RENTON — “Who the (expletive) is Jimmy?”

One-time Seahawks linebacker and first-round draft pick Bruce Irvin asked that now-infamous and comedic query Jan. 11, 2014, in a memorable dust-up before a playoff game with the New Orleans Saints at then-Qwest Field.

The Jimmy in question was, of course, Jimmy Graham, who was an All-Pro, touchdown-catching machine of a tight end and would become Irvin’s teammate a year later.

(Illustration by The Sporting Press / Special to The Seattle Times)


But on that chilly Saturday, Graham was warming up and catching passes on the Seahawks’ side of the field, which did not please Irvin or his teammates. They confronted Graham and not-so-politely asked him to vacate the area.

Graham responded: “I’m Jimmy.”

Finding that explanation insufficient, Irvin offered up his rather explicit question, knocked the football out of Graham’s hands and kicked it toward the stands. The act started a minor tussle that was soon broken up but was caught by cameras and replayed over and over.

It’s unlikely there will be another “Who’s Jimmy?” moment before Sunday’s playoff game vs. Graham and the Green Bay Packers at Lambeau Field.

Irvin hasn’t worn a Seahawks uniform in years, and a handful of current Seahawks know all about their former teammate, his prodigious talent and the danger he presents in the Packers’ passing game.


Sunday will be just the second time that Graham has played against the Seahawks after becoming a free agent and the first playoff game since the “I’m Jimmy” game, where he had one catch for just 8 yards.

“He’s one of my best friends,” said Seahawks tight end Luke Willson. “We have a text thread, but it’s not much talk about football. Mostly sharing Instagram videos we think are funny.”

While he’s still a friend, he’s also the opponent.

“I’m going to try to hit him, 100%,” said linebacker Bobby Wagner. “I’m going to try to hit him a lot. If he tries to box me out, he thinks he’s good at basketball, he knows I’ll beat him.”

Graham hasn’t been quite the presence expected when he signed with Green Bay before the 2018 season.

“He’s been really solid,” Seahawks coach Pete Carroll said. “He’s got 38 catches and been solid. I think he’s got five touchdowns, is it five touchdowns?”


Well, actually, it’s only three touchdowns.

“So, not as much as maybe as they would or we liked,” Carroll said. “Last time we had him, he caught 10 touchdown passes for us and we worked him a lot in the red zone.”

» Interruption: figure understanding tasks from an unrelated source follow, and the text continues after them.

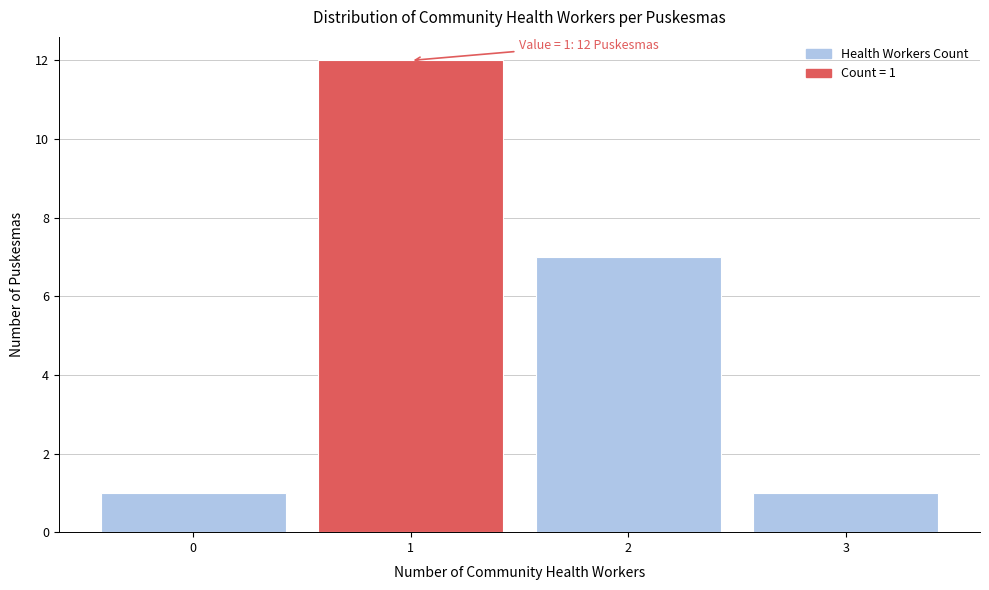

Reading left to right, transcribe all the data shown in this chart.

1	12	7	1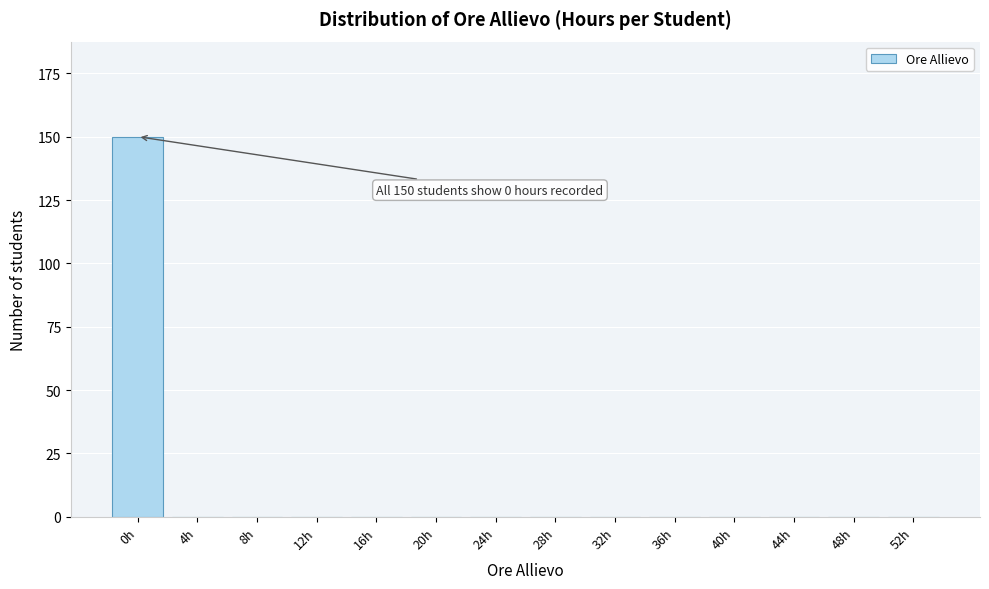

Reading right to left, extract all data points from this chart.

52h=0	48h=0	44h=0	40h=0	36h=0	32h=0	28h=0	24h=0	20h=0	16h=0	12h=0	8h=0	4h=0	0h=150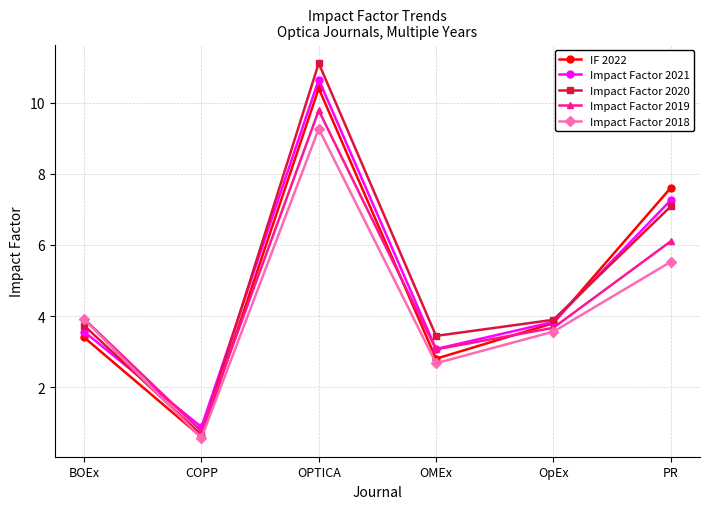

Which label corresponds to the smallest value in the chart?

COPP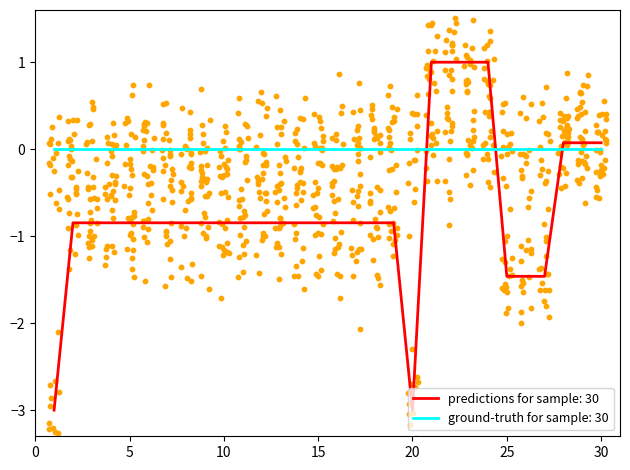

The ground-truth for sample: 30 series shows -0.0 at 20. True or false?

True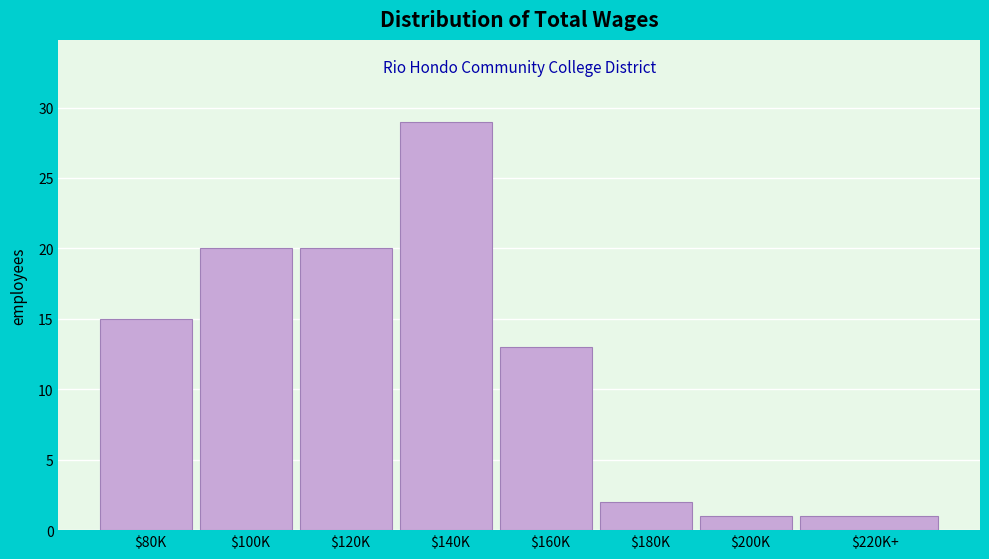

Reading left to right, what are all the values shown in this chart?

15	20	20	29	13	2	1	1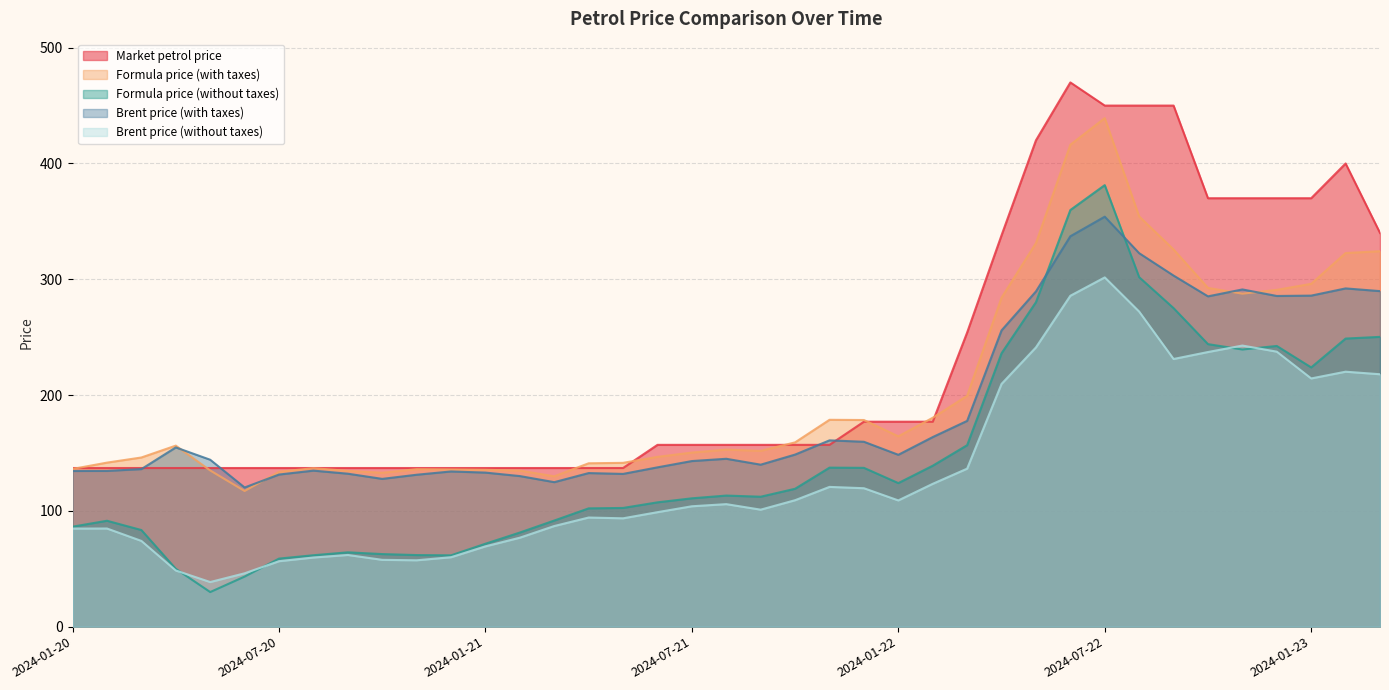

True or false: Formula price (with taxes) and Formula price (without taxes) cross at least once.

False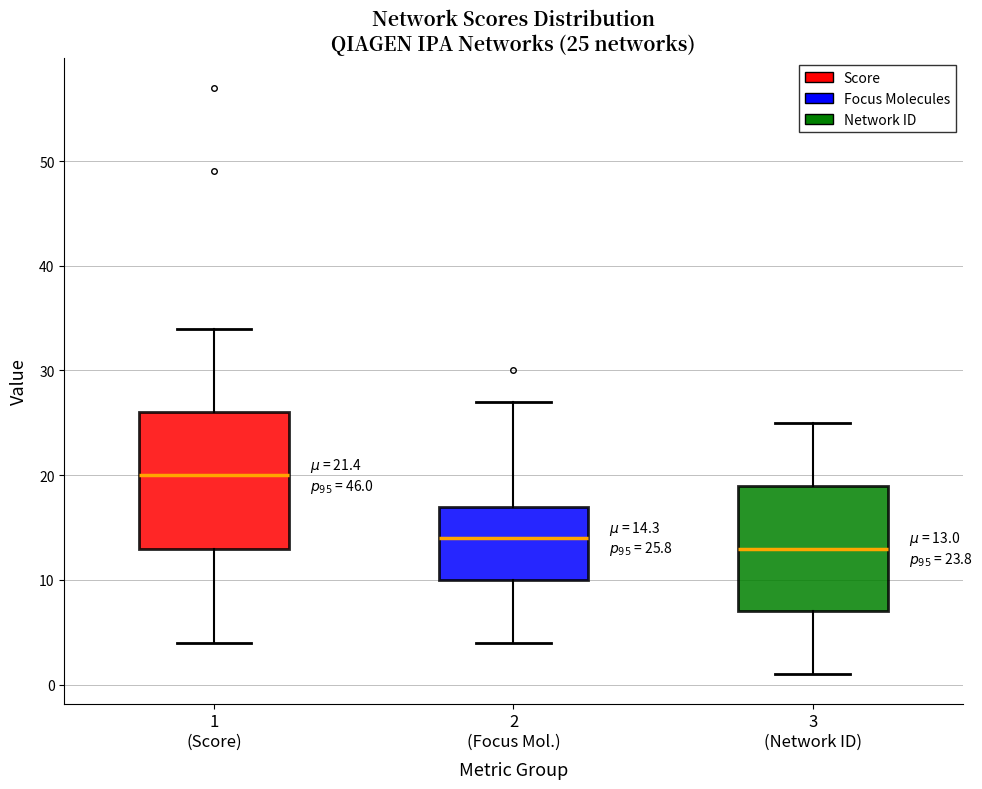

Which box's median line is the lowest?

3 (Network ID)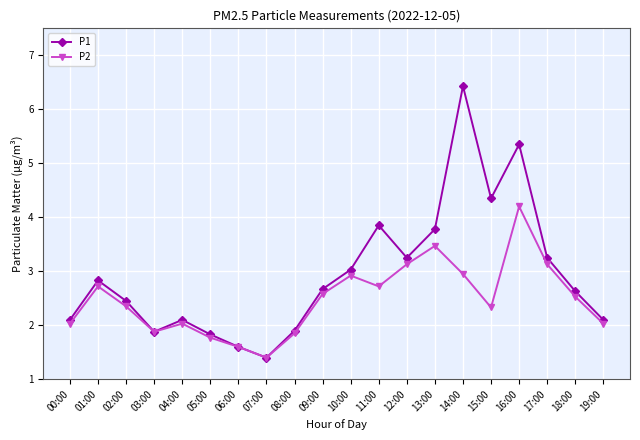

What is the label of the 9th point from the left?

08:00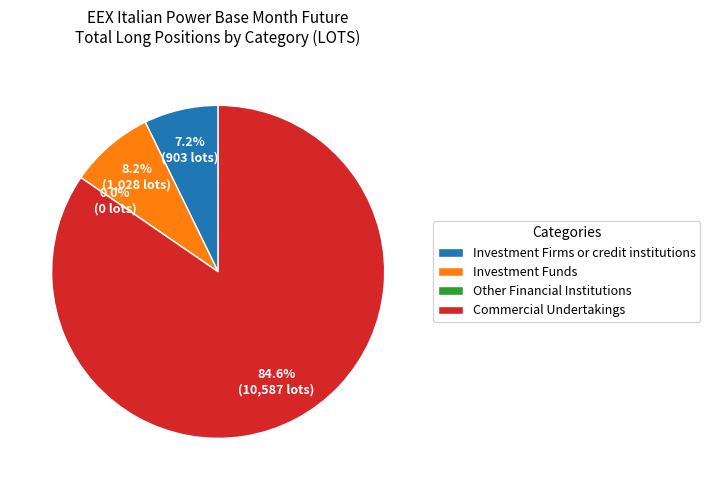

Rank the categories by value from lowest to highest.

Other Financial Institutions (Long), Investment Firms or credit institutions (Long), Investment Funds (Long), Commercial Undertakings (Long)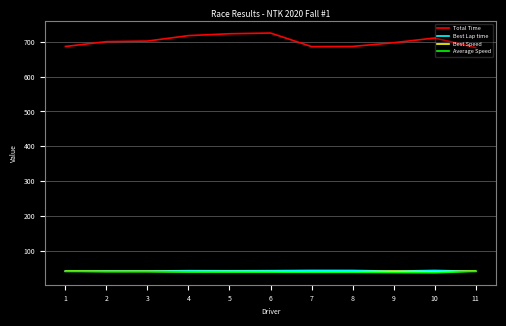

What is the highest value of the Average Speed series?

42.2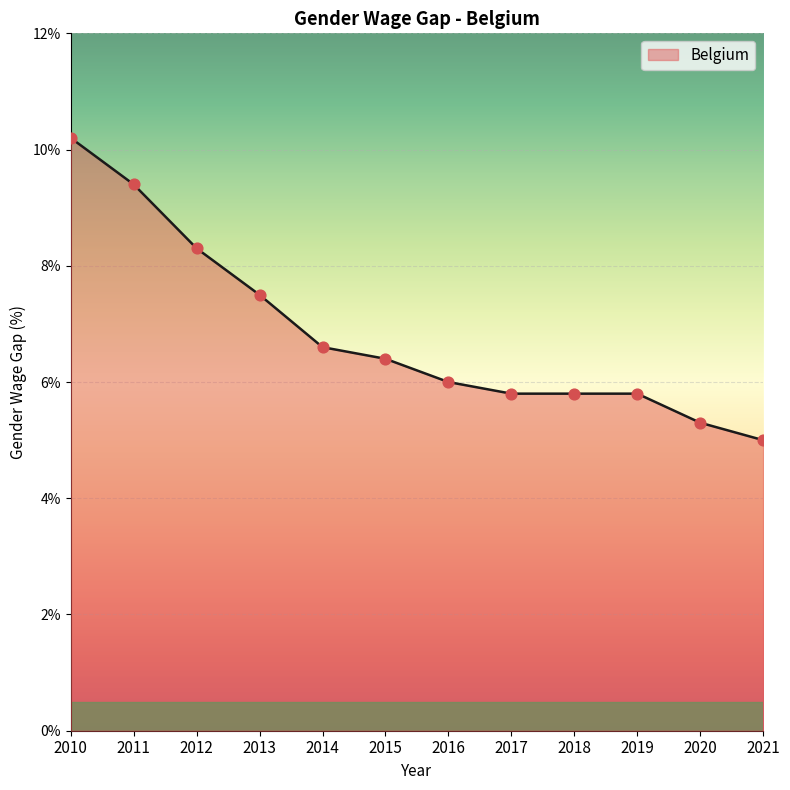

What is the ratio of the value at 2011 to the value at 2019?

1.6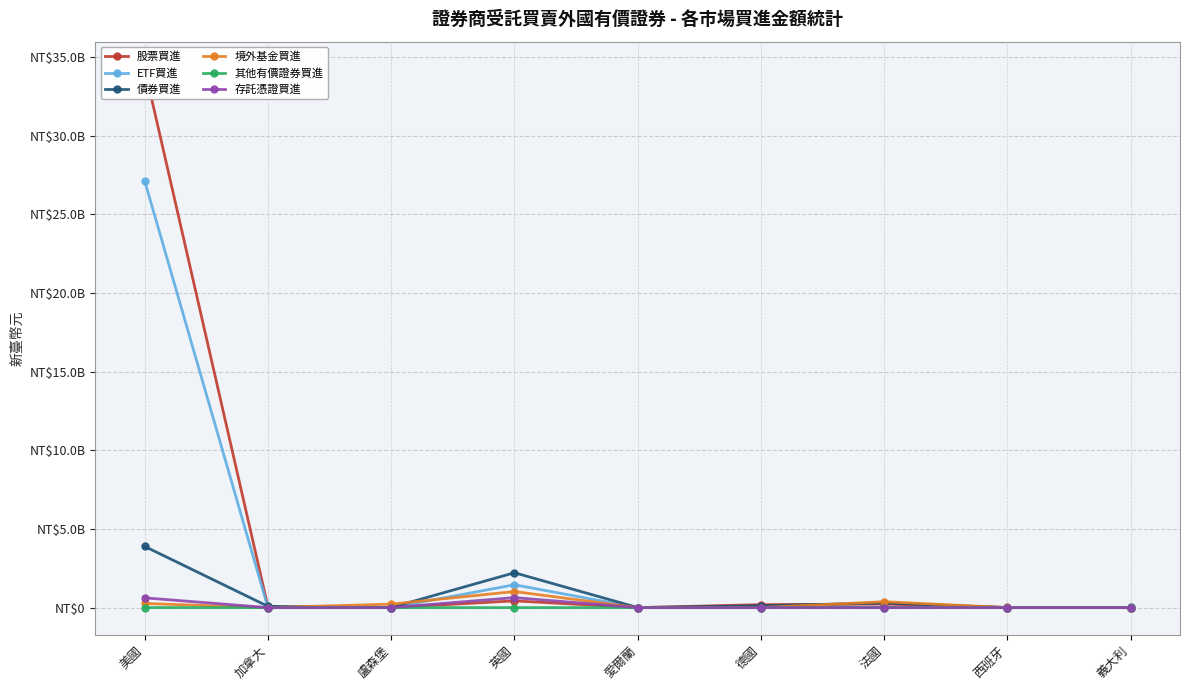

How many lines are shown in the chart?

6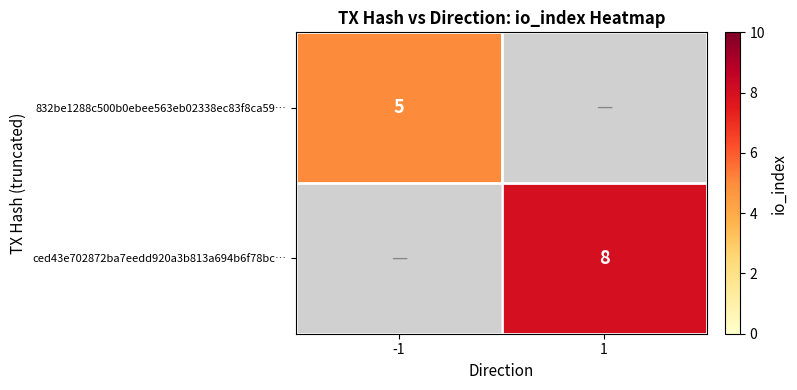

Is the value of 832be1288c500b0ebee563eb02338ec83f8ca59… at -1 greater than the value of ced43e702872ba7eedd920a3b813a694b6f78bc… at 1?

No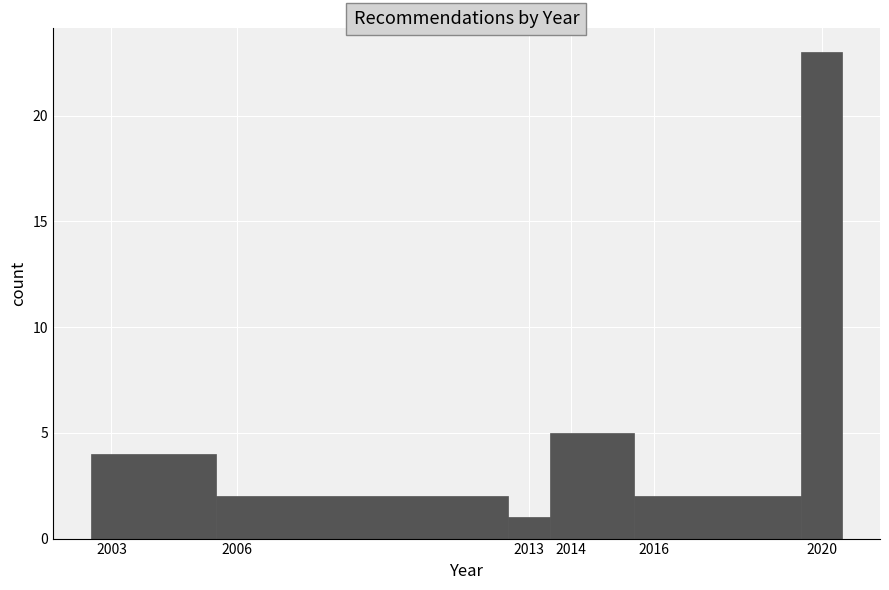

Reading left to right, transcribe this chart: for each bar, give the range it covers on the x-axis and its height. The values are not printed on the chart, so give them approximately, as read against the axis.

2002.5 to 2005.5: 4
2005.5 to 2012.5: 2
2012.5 to 2013.5: 1
2013.5 to 2015.5: 5
2015.5 to 2019.5: 2
2019.5 to 2020.5: 23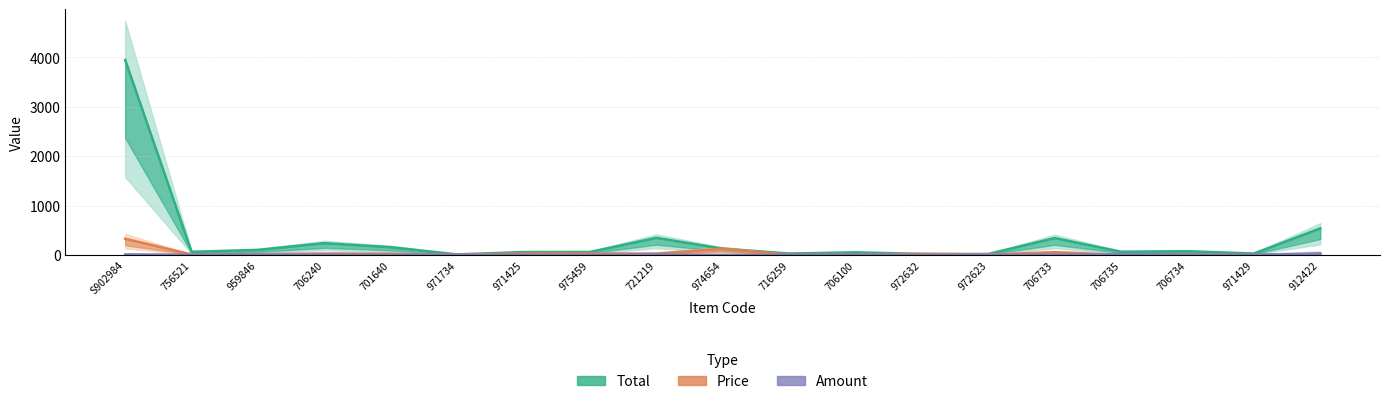

What position from the left is 971734?

6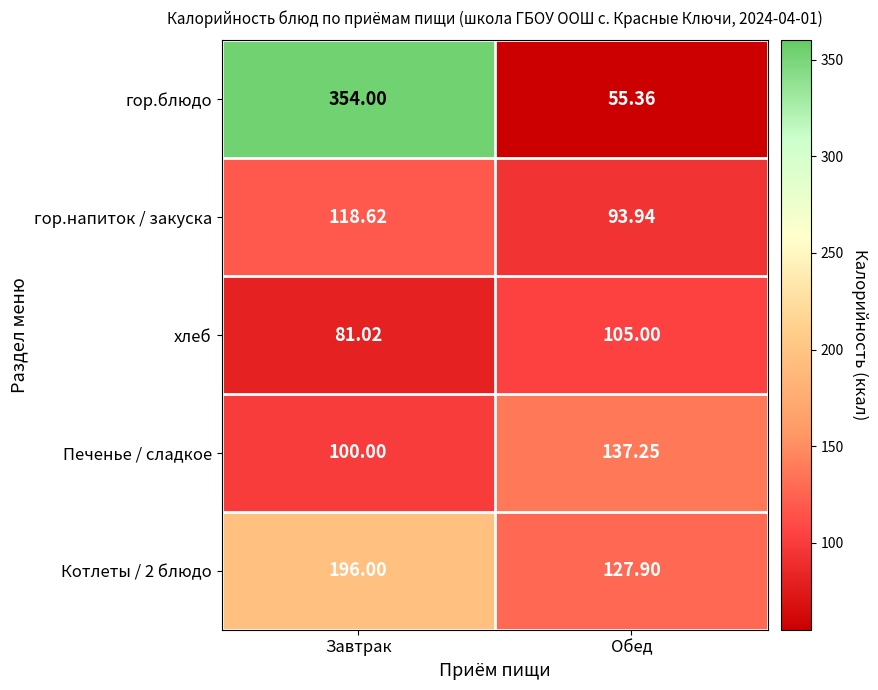

Which series has the largest range (max minus min)?

гор.блюдо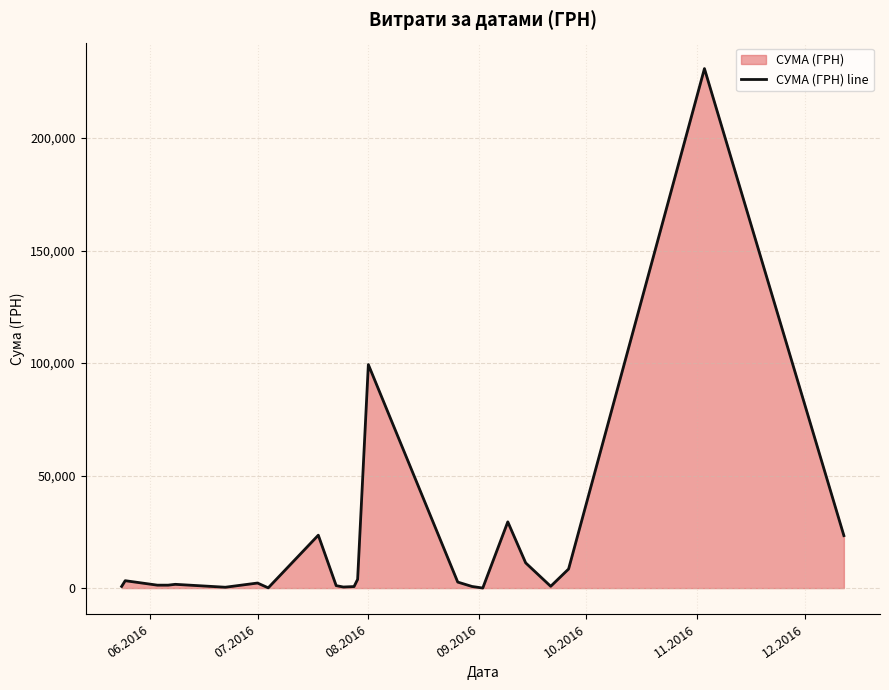

What is the maximum value shown in the chart?

230842.2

Indeed, in Graham’s last season with the Seahawks, he had 57 catches for 520 yards with 10 touchdowns while making the Pro Bowl. In 43 games for the Seahawks, he amassed 170 catches for 2,048 yards with 18 touchdowns despite suffering a dislocated patella in the 11th game of the 2015 season. He returned the next season to make the Pro Bowl while amassing 923 yards receiving and six touchdowns.

With the Packers’ new offense under first-year head coach Matt LaFleur and an emphasis on the run game, Graham’s numbers this season aren’t eye-popping, even with a depleted wide-receiver corps due to injury.

He has 38 catches for 447 yards with the three touchdowns in 16 games. His last touchdown grab came Oct. 20 vs. the Raiders in what was Green Bay’s seventh game of the season.

“I think Jimmy, there’s a lot of good things he’s done this year for us,” LaFleur said. “His numbers don’t always reflect how important he is to us in terms of how we’ve been spreading the ball around, but he is a big part of what we do.”

In his last six games, he’s tallied just one catch in four of them. And yet, the Seahawks won’t discount his presence. Per Pro Football Focus, he’s the 24th-rated tight end in the NFL.


“He’s always there, though,” Carroll said. “He’s such a monster of a player and athlete that you just know he can make things happen, so we’ll give him a lot of respect.”

It’s more than just respect. The Seahawks have been less-than-stellar in pass defense vs. tight ends this season. They’ve given up 97 receptions for 1,099 yards to opposing tight ends  — the second-most in the NFL in each category. Wagner knows what the Packers will try to do to exploit the Seahawks’ glaring weakness.

“He’s a big guy, so you try to get him up on matchups and things of that nature,” Wagner said. “When he is kind of closer to the core, he is such a good route runner and things like that, you don’t expect him to block too much. It’s not too different than what we seen when he was here, what we seen when he was with the Saints. He is a great receiving tight end, so they are going to find ways to get him the ball and get him in matchups that they feel are in their favor.”

And while quarterback Aaron Rodgers, running back Aaron Jones and wide receiver Davante Adams are the Packers offense’s main producers and obvious focal points to slow down, the Seahawks don’t want to let Graham remind them of “Who’s Jimmy?” with a big game and instead leave the Packers wondering “Where was Jimmy?”